La situación geopolítica en el Oriente Medio se tornó cada vez más inestable después de que el presidente estadounidense, Donald Trump, lanzara un ultimátum a Irán para que reabra el estrecho de Ormuz antes de las 20:00 hora de Washington. La amenaza de una ofensiva militar de gran escala fue acompañada por advertencias de que podría significar «el fin de una civilización». A pesar del tono alarmante, la Casa Blanca buscó moderar el impacto de las declaraciones y descartó oficialmente el uso de armas nucleares.

Desde Teherán, la respuesta fue inmediata. La Guardia Revolucionaria calificó las advertencias de Washington como «retórica grosera y delirante» y aseguró que no cederá ante lo que considera una presión ilegítima. Las autoridades iraníes advirtieron que, en caso de un ataque contra su infraestructura, la respuesta no se limitará al Golfo Pérsico, sino que se extenderá «más allá de la región», con posibles impactos sobre intereses de Estados Unidos y sus aliados. Además, señalaron que podrían apuntar contra instalaciones energéticas estratégicas, con el objetivo de afectar el suministro de petróleo y gas en la región durante años.

La tensión entre los dos países ya se ha manifestado en acciones militares. Se reportaron explosiones en instalaciones clave como la isla de Kharg, centro neurálgico de la producción petrolera iraní, y ataques conjuntos de Estados Unidos e Israel en Teherán. Irán, a su vez, habría lanzado ofensivas contra un complejo petroquímico en Arabia Saudita. Este intercambio de acciones marca una escalada que ya trasciende lo diplomático y amenaza con derivar en un conflicto abierto de mayor alcance.

La crisis tiene un impacto directo en la economía mundial. El precio del petróleo superó los 110 dólares por barril, impulsado por el bloqueo del estrecho de Ormuz, por donde circula cerca del 20% del crudo global. La Agencia Internacional de la Energía calificó la situación como «muy pesimista» y advirtió que la actual crisis podría superar a las registradas en 1973 y 1979, consideradas entre las más graves de la historia.

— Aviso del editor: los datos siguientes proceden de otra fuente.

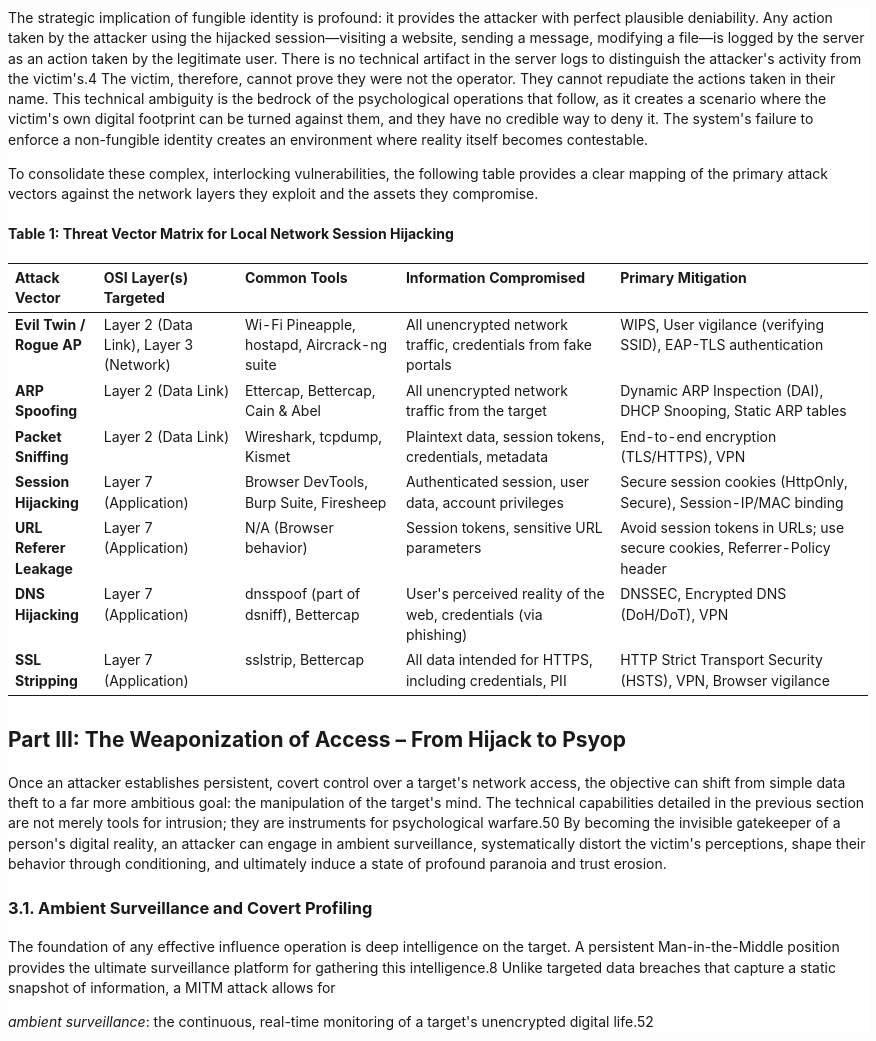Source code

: The strategic implication of fungible identity is profound: it provides the attacker with perfect plausible deniability. Any action taken by the attacker using the hijacked session—visiting a website, sending a message, modifying a file—is logged by the server as an action taken by the legitimate user. There is no technical artifact in the server logs to distinguish the attacker's activity from the victim's.4 The victim, therefore, cannot prove they were not the operator. They cannot repudiate the actions taken in their name. This technical ambiguity is the bedrock of the psychological operations that follow, as it creates a scenario where the victim's own digital footprint can be turned against them, and they have no credible way to deny it. The system's failure to enforce a non-fungible identity creates an environment where reality itself becomes contestable.

To consolidate these complex, interlocking vulnerabilities, the following table provides a clear mapping of the primary attack vectors against the network layers they exploit and the assets they compromise.

#### **Table 1: Threat Vector Matrix for Local Network Session Hijacking**

| Attack Vector | OSI Layer(s) Targeted | Common Tools | Information Compromised | Primary Mitigation |
| :---- | :---- | :---- | :---- | :---- |
| **Evil Twin / Rogue AP** | Layer 2 (Data Link), Layer 3 (Network) | Wi-Fi Pineapple, hostapd, Aircrack-ng suite | All unencrypted network traffic, credentials from fake portals | WIPS, User vigilance (verifying SSID), EAP-TLS authentication |
| **ARP Spoofing** | Layer 2 (Data Link) | Ettercap, Bettercap, Cain & Abel | All unencrypted network traffic from the target | Dynamic ARP Inspection (DAI), DHCP Snooping, Static ARP tables |
| **Packet Sniffing** | Layer 2 (Data Link) | Wireshark, tcpdump, Kismet | Plaintext data, session tokens, credentials, metadata | End-to-end encryption (TLS/HTTPS), VPN |
| **Session Hijacking** | Layer 7 (Application) | Browser DevTools, Burp Suite, Firesheep | Authenticated session, user data, account privileges | Secure session cookies (HttpOnly, Secure), Session-IP/MAC binding |
| **URL Referer Leakage** | Layer 7 (Application) | N/A (Browser behavior) | Session tokens, sensitive URL parameters | Avoid session tokens in URLs; use secure cookies, Referrer-Policy header |
| **DNS Hijacking** | Layer 7 (Application) | dnsspoof (part of dsniff), Bettercap | User's perceived reality of the web, credentials (via phishing) | DNSSEC, Encrypted DNS (DoH/DoT), VPN |
| **SSL Stripping** | Layer 7 (Application) | sslstrip, Bettercap | All data intended for HTTPS, including credentials, PII | HTTP Strict Transport Security (HSTS), VPN, Browser vigilance |

## **Part III: The Weaponization of Access – From Hijack to Psyop**

Once an attacker establishes persistent, covert control over a target's network access, the objective can shift from simple data theft to a far more ambitious goal: the manipulation of the target's mind. The technical capabilities detailed in the previous section are not merely tools for intrusion; they are instruments for psychological warfare.50 By becoming the invisible gatekeeper of a person's digital reality, an attacker can engage in ambient surveillance, systematically distort the victim's perceptions, shape their behavior through conditioning, and ultimately induce a state of profound paranoia and trust erosion.

### **3.1. Ambient Surveillance and Covert Profiling**

The foundation of any effective influence operation is deep intelligence on the target. A persistent Man-in-the-Middle position provides the ultimate surveillance platform for gathering this intelligence.8 Unlike targeted data breaches that capture a static snapshot of information, a MITM attack allows for

*ambient surveillance*: the continuous, real-time monitoring of a target's unencrypted digital life.52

Aunque Trump dejó abierta la posibilidad de un acuerdo futuro, incluso mencionando un eventual «cambio de régimen», desde Irán negaron cualquier instancia de negociación en curso. Esto incrementa la incertidumbre sobre el desenlace y hace que el escenario global permanezca en vilo ante la posibilidad de una escalada sin precedentes que podría redefinir el equilibrio geopolítico en Medio Oriente.